]> git.ipfire.org Git - thirdparty/systemd.git/commitdiff
udev-builtin-net_id: name auxiliary sub-function (SF) host network devices
authorJiri Pirko <jiri@nvidia.com>
Thu, 7 May 2026 14:52:02 +0000 (16:52 +0200)
committerJiri Pirko <jiri@nvidia.com>
Tue, 19 May 2026 12:39:20 +0000 (14:39 +0200)
Some drivers (currently mlx5_core) expose sub-functions (SFs) of a PCI
Physical Function as auxiliary devices. Each SF carries a host network
interface that sits below the aux device in sysfs:

  /sys/devices/.../<PF BDF>/mlx5_core.sf.<idx>/net/eth<N>

Because the network device's immediate parent is the aux device and not
a PCI device, names_pci() bails out and these interfaces fall through
to the kernel-assigned eth<N> name, which is not stable across reboots,
module reloads or topology changes.

The naming applies when the SF network device's direct sysfs parent is
the aux device that exposes sfnum, i.e. the kernel driver passes the
aux device to SET_NETDEV_DEV(). mlx5_core does so. ice's
ice_sf_cfg_netdev() currently passes the parent PF's PCI device, so ice
SF network devices sit as siblings of the PF rather than below the aux
device and fall outside this precondition; pending a kernel change in
ice to mirror mlx5's SET_NETDEV_DEV(netdev, &adev->dev), they continue
to receive the kernel-assigned name as they do today.

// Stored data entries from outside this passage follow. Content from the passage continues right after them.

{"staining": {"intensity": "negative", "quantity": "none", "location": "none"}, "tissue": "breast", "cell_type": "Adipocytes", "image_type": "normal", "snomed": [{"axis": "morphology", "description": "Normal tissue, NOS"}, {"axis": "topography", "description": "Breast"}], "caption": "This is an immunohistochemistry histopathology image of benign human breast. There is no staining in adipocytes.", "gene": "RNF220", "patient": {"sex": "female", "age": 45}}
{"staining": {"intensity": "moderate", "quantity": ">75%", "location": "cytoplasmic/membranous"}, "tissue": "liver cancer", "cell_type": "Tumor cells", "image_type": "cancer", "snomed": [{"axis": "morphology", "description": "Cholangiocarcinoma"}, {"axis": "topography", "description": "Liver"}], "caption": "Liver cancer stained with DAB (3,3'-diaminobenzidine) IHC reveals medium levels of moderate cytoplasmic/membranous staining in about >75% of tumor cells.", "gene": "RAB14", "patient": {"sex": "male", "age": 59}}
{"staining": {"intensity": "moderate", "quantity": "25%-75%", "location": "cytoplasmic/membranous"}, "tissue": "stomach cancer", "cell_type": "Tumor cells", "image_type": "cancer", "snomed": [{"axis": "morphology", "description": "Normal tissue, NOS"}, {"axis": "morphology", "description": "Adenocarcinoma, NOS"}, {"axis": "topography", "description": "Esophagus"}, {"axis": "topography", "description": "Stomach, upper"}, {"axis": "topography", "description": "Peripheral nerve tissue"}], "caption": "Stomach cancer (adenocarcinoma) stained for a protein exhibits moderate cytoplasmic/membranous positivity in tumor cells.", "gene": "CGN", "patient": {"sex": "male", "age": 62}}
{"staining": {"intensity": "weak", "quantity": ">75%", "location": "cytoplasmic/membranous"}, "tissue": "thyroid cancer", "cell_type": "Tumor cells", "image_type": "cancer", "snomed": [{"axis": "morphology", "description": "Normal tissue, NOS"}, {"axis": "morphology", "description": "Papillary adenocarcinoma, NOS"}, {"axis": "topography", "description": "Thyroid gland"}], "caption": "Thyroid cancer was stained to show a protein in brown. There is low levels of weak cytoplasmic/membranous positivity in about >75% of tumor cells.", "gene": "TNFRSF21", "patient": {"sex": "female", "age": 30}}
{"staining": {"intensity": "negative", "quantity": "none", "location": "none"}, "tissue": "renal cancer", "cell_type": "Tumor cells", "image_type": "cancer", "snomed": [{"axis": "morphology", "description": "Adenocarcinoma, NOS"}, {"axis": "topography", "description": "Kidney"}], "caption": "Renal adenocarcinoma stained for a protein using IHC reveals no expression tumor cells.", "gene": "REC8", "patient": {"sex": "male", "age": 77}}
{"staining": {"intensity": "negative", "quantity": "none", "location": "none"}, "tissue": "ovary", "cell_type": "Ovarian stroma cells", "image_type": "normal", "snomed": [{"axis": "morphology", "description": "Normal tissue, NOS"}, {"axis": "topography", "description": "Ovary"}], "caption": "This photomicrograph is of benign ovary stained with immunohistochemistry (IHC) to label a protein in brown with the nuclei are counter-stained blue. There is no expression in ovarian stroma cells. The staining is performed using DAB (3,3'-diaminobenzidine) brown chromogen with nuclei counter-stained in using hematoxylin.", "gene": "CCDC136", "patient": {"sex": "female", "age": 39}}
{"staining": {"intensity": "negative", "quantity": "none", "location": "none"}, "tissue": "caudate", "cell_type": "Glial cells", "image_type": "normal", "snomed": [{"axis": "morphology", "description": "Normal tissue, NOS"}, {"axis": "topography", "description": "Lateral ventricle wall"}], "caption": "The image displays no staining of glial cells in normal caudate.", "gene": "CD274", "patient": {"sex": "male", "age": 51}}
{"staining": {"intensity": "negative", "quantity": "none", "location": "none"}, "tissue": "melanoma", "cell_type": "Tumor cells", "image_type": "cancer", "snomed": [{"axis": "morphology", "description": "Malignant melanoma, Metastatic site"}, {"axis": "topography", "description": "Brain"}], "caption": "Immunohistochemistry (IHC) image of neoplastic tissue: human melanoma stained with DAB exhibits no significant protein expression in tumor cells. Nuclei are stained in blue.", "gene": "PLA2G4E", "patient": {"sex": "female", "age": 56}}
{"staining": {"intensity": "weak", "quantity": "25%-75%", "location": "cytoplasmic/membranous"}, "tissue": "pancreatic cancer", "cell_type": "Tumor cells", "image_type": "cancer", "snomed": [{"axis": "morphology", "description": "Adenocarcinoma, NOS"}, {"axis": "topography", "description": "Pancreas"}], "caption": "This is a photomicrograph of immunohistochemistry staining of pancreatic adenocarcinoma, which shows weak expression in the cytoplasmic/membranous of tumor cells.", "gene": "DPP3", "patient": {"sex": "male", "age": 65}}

The aux device exposes 'sfnum', the user-defined sub-function number
(the value passed to "devlink port add ... sfnum N"), which is stable
and unique within its parent PF. The aux device's direct sysfs parent
is the PF's PCI device.

Treat an SF host network device analogously to an SR-IOV VF host
network device: walk to the parent PCI function, derive the base name
from there, then append a single-character "S<sfnum>" suffix. Lowercase
's' is already taken (slot) and the existing grammar uses one character
per token, so 'S' is the best option.

E.g. for an SF whose parent PF is at PCI 0000:c1:00.0 and which was
added with "sfnum 88":

  ID_NET_NAME_PATH=enp193s0f0S88
  ID_NET_NAME_SLOT=enp193s0f0S88

This is parallel to how SR-IOV VFs get a "v<N>" suffix on top of the
parent PF's name.

Gate the new behaviour behind NAMING_SUBFUNC and NAMING_V261. Document
the new suffix in both the ID_NET_NAME_SLOT and ID_NET_NAME_PATH
grammars in systemd.net-naming-scheme(7) and add a v261 history entry.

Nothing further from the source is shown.